Vaklavas Christos, Blume Scott W, Grizzle William E
Department of Medicine, Division of Hematology/Oncology, University of Alabama at Birmingham, Birmingham, AL, United States.
Department of Anatomic Pathology, University of Alabama at Birmingham, Birmingham, AL, United States.
Front Oncol. 2017 Jul 26;7:158. doi: 10.3389/fonc.2017.00158. eCollection 2017.
Although transcript levels have been traditionally used as a surrogate measure of gene expression, it is increasingly recognized that the latter is extensively and dynamically modulated at the level of translation (messenger RNA to protein). Over the recent years, significant progress has been made in dissecting the complex posttranscriptional mechanisms that regulate gene expression. This advancement in knowledge came hand in hand with the progress made in the methodologies to study translation both at gene-specific as well as global genomic level. The majority of translational control is exerted at the level of initiation; nonetheless, protein synthesis can be modulated at the level of translation elongation, termination, and recycling. Sequence and structural elements and epitranscriptomic modifications of individual transcripts allow for dynamic gene-specific modulation of translation. Cancer cells usurp the regulatory mechanisms that govern translation to carry out translational programs that lead to the phenotypic hallmarks of cancer. Translation is a critical nexus in neoplastic transformation. Multiple oncogenes and signaling pathways that are activated, upregulated, or mutated in cancer converge on translation and their transformative impact "bottlenecks" at the level of translation. Moreover, this translational dysregulation allows cancer cells to adapt to a diverse array of stresses associated with a hostile microenviroment and antitumor therapies. All elements involved in the process of translation, from the transcriptional template, the components of the translational machinery, to the proteins that interact with the transcriptome, have been found to be qualitatively and/or quantitatively perturbed in cancer. This review discusses the regulatory mechanisms that govern translation in normal cells and how translation becomes dysregulated in cancer leading to the phenotypic hallmarks of malignancy. We also discuss how dysregulated mediators or components of translation can be utilized as biomarkers with potential diagnostic, prognostic, or predictive significance.
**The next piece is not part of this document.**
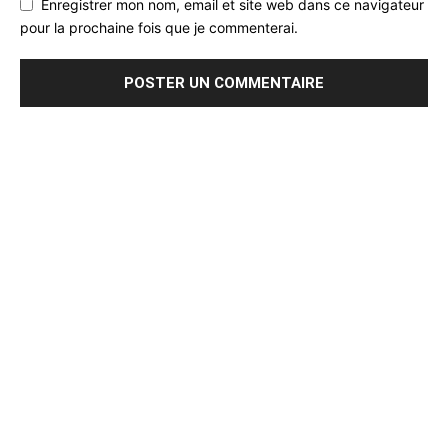
Enregistrer mon nom, email et site web dans ce navigateur
pour la prochaine fois que je commenterai.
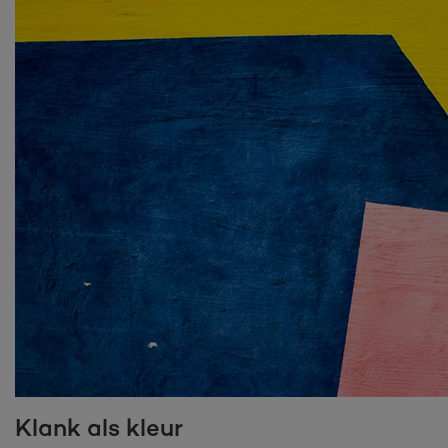
Klank als kleur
Such biomarkers have the potential advantage of uniform applicability in the face of inherent tumor heterogeneity and deoxyribonucleic acid instability. As translation becomes increasingly recognized as a process gone awry in cancer and agents are developed to target it, the utility and significance of these potential biomarkers is expected to increase.
尽管传统上转录本水平一直被用作基因表达的替代指标,但人们越来越认识到,基因表达在翻译水平(信使核糖核酸到蛋白质)受到广泛而动态的调控。近年来,在剖析调控基因表达的复杂转录后机制方面取得了重大进展。这一知识的进步与在基因特异性以及全基因组水平研究翻译的方法学进展齐头并进。大多数翻译控制在起始水平发挥作用;尽管如此,蛋白质合成也可以在翻译延伸、终止和再循环水平进行调控。单个转录本的序列和结构元件以及表观转录组修饰允许对翻译进行动态的基因特异性调控。癌细胞篡夺了控制翻译的调控机制,以执行导致癌症表型特征的翻译程序。翻译是肿瘤转化中的关键环节。在癌症中被激活、上调或突变的多个癌基因和信号通路汇聚于翻译过程,它们的转化影响在翻译水平形成“瓶颈”。此外,这种翻译失调使癌细胞能够适应与恶劣微环境和抗肿瘤治疗相关的各种应激。在癌症中,从转录模板、翻译机器的组成部分到与转录组相互作用的蛋白质,参与翻译过程的所有元件在质量和/或数量上都被发现受到干扰。本综述讨论了正常细胞中控制翻译的调控机制,以及翻译在癌症中如何失调从而导致恶性肿瘤的表型特征。我们还讨论了失调的翻译介质或组分如何能够用作具有潜在诊断、预后或预测意义的生物标志物。面对内在的肿瘤异质性和脱氧核糖核酸不稳定性,此类生物标志物具有统一适用性的潜在优势。随着翻译越来越被认为是癌症中出现问题的一个过程,并且针对它的药物也在开发,这些潜在生物标志物的效用和意义有望增加。